__Your instructions__. In the records below, the line that contains "1. Modify the Block Design TCL script." marks the start. Copy it and each line after it through the end, exactly, without pictures.
-=-=-
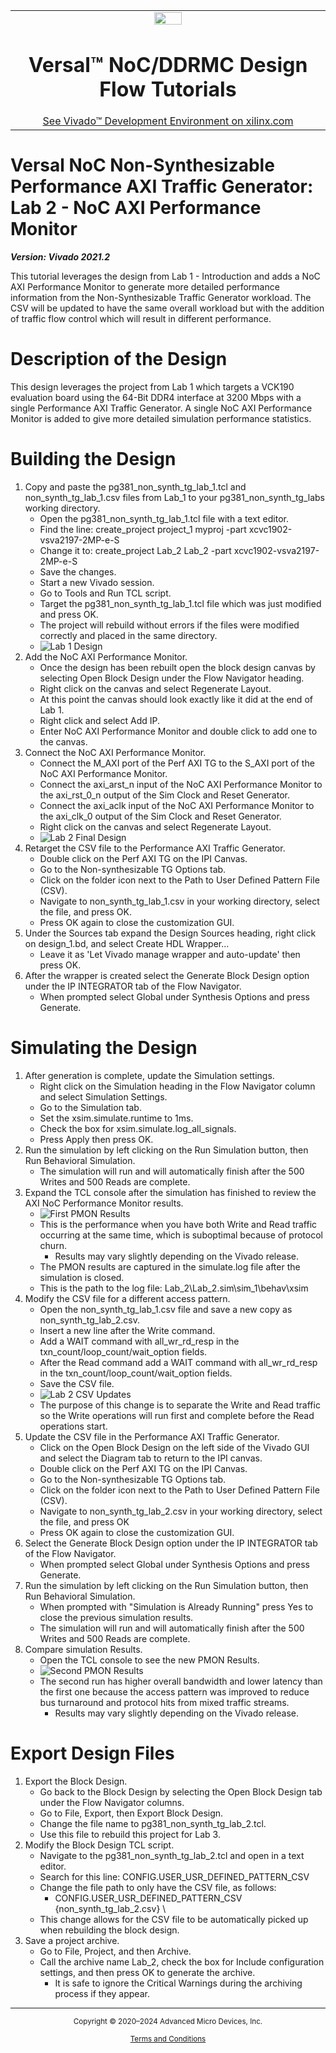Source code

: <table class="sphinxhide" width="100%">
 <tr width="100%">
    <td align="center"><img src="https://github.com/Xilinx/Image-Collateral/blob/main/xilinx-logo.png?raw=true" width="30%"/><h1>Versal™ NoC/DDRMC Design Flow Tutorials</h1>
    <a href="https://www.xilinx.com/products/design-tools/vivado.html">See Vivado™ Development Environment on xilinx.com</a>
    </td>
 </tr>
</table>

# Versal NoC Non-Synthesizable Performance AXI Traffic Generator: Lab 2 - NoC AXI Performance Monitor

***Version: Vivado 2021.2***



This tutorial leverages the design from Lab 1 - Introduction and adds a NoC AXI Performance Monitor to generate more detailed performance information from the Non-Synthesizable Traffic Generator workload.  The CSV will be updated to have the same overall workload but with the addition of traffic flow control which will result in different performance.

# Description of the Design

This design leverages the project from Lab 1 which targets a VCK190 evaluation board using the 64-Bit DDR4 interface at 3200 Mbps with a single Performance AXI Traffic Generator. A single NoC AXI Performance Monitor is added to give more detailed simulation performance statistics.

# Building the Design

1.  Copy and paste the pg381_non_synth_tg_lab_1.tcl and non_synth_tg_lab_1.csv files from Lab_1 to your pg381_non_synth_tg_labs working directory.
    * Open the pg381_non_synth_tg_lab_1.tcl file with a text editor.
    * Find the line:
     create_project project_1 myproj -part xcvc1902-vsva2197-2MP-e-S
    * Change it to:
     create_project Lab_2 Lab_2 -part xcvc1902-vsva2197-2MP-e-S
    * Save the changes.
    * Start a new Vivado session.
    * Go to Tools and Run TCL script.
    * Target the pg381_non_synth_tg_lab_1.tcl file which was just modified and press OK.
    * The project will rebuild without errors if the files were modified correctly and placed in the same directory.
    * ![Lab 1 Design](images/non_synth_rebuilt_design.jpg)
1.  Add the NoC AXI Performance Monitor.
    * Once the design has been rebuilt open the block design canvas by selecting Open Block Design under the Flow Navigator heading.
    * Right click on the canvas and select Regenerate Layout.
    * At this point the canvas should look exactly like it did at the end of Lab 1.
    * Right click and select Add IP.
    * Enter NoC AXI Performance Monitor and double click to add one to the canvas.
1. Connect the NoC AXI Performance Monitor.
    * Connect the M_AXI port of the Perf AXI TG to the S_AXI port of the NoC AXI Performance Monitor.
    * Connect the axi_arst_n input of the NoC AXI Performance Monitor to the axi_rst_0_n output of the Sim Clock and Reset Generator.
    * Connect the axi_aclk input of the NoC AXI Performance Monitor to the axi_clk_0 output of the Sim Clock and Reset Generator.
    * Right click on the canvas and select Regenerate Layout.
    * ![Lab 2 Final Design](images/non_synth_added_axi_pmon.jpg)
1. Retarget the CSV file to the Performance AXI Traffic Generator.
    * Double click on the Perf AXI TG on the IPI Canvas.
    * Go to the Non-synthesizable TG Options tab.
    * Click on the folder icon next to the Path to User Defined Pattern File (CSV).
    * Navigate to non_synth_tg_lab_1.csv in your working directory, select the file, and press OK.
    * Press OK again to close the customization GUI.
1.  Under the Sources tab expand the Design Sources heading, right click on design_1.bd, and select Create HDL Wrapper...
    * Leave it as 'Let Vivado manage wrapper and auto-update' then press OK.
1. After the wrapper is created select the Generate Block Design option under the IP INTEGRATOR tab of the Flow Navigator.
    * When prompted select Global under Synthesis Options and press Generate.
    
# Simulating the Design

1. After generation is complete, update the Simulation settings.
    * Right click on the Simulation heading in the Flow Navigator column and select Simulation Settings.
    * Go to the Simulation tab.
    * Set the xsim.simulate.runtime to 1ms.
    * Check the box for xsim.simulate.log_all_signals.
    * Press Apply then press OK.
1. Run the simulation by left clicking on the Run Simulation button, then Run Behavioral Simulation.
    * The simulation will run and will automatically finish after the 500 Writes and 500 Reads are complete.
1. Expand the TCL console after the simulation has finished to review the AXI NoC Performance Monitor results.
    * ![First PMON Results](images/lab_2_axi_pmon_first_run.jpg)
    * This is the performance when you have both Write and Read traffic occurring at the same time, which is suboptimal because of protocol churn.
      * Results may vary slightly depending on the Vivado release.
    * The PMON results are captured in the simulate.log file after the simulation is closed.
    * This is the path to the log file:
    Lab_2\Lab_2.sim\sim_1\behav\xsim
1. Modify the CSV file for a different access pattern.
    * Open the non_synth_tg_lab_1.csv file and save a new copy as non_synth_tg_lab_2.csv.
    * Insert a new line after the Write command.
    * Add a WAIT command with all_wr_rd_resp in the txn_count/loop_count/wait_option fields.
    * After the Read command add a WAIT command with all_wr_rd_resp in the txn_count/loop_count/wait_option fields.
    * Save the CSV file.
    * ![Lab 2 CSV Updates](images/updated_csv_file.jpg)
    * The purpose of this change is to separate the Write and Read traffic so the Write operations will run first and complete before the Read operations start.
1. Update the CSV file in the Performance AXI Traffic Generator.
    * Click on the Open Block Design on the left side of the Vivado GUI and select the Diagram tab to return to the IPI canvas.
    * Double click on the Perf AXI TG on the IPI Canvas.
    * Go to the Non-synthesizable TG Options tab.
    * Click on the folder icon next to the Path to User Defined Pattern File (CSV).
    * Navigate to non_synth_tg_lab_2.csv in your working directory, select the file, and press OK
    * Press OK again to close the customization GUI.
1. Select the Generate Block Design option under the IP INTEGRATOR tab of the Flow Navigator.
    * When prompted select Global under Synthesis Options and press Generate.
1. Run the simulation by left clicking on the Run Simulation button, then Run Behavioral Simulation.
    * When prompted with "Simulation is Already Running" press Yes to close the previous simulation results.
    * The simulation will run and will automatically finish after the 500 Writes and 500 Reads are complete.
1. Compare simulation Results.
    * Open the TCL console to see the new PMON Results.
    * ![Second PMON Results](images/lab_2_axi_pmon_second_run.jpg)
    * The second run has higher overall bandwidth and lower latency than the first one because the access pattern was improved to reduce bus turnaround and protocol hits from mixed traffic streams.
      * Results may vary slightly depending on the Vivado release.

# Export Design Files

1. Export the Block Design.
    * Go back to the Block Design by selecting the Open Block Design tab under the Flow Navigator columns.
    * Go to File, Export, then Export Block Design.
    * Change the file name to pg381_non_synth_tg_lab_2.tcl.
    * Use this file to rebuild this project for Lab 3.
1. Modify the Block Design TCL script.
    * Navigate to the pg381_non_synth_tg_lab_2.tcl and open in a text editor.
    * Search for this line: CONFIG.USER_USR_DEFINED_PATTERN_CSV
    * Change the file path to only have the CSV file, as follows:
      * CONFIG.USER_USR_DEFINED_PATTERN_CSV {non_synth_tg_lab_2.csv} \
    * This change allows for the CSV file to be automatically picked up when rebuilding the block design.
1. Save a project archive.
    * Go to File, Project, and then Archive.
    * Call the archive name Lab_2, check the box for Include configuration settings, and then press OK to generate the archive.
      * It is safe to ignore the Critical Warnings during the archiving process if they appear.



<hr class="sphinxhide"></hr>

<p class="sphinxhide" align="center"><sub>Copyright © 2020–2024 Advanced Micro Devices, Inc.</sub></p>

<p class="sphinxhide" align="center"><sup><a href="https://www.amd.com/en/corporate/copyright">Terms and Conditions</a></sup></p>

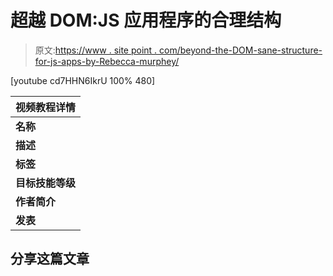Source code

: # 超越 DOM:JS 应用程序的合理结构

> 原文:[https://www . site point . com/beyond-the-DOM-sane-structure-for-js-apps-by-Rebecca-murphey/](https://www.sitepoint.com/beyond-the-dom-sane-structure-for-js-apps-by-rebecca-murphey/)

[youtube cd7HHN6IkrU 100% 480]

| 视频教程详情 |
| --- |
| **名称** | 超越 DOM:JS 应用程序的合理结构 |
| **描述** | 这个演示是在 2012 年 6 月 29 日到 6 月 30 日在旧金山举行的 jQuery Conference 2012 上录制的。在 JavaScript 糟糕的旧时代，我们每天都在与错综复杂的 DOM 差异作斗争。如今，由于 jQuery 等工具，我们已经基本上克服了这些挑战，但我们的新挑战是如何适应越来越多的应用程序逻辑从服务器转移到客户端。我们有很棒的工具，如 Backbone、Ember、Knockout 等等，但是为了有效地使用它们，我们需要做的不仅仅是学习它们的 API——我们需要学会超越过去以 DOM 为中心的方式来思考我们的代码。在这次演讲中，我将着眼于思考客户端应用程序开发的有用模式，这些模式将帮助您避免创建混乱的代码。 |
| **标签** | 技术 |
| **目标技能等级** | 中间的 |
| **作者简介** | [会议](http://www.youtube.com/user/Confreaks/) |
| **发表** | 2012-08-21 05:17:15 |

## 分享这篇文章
-=-=-
__Exercise response__.
1. Modify the Block Design TCL script.
    * Navigate to the pg381_non_synth_tg_lab_2.tcl and open in a text editor.
    * Search for this line: CONFIG.USER_USR_DEFINED_PATTERN_CSV
    * Change the file path to only have the CSV file, as follows:
      * CONFIG.USER_USR_DEFINED_PATTERN_CSV {non_synth_tg_lab_2.csv} \
    * This change allows for the CSV file to be automatically picked up when rebuilding the block design.
1. Save a project archive.
    * Go to File, Project, and then Archive.
    * Call the archive name Lab_2, check the box for Include configuration settings, and then press OK to generate the archive.
      * It is safe to ignore the Critical Warnings during the archiving process if they appear.



<hr class="sphinxhide"></hr>

<p class="sphinxhide" align="center"><sub>Copyright © 2020–2024 Advanced Micro Devices, Inc.</sub></p>

<p class="sphinxhide" align="center"><sup><a href="https://www.amd.com/en/corporate/copyright">Terms and Conditions</a></sup></p>

Source code

: # 超越 DOM:JS 应用程序的合理结构

> 原文:[https://www . site point . com/beyond-the-DOM-sane-structure-for-js-apps-by-Rebecca-murphey/](https://www.sitepoint.com/beyond-the-dom-sane-structure-for-js-apps-by-rebecca-murphey/)

[youtube cd7HHN6IkrU 100% 480]

| 视频教程详情 |
| --- |
| **名称** | 超越 DOM:JS 应用程序的合理结构 |
| **描述** | 这个演示是在 2012 年 6 月 29 日到 6 月 30 日在旧金山举行的 jQuery Conference 2012 上录制的。在 JavaScript 糟糕的旧时代，我们每天都在与错综复杂的 DOM 差异作斗争。如今，由于 jQuery 等工具，我们已经基本上克服了这些挑战，但我们的新挑战是如何适应越来越多的应用程序逻辑从服务器转移到客户端。我们有很棒的工具，如 Backbone、Ember、Knockout 等等，但是为了有效地使用它们，我们需要做的不仅仅是学习它们的 API——我们需要学会超越过去以 DOM 为中心的方式来思考我们的代码。在这次演讲中，我将着眼于思考客户端应用程序开发的有用模式，这些模式将帮助您避免创建混乱的代码。 |
| **标签** | 技术 |
| **目标技能等级** | 中间的 |
| **作者简介** | [会议](http://www.youtube.com/user/Confreaks/) |
| **发表** | 2012-08-21 05:17:15 |

## 分享这篇文章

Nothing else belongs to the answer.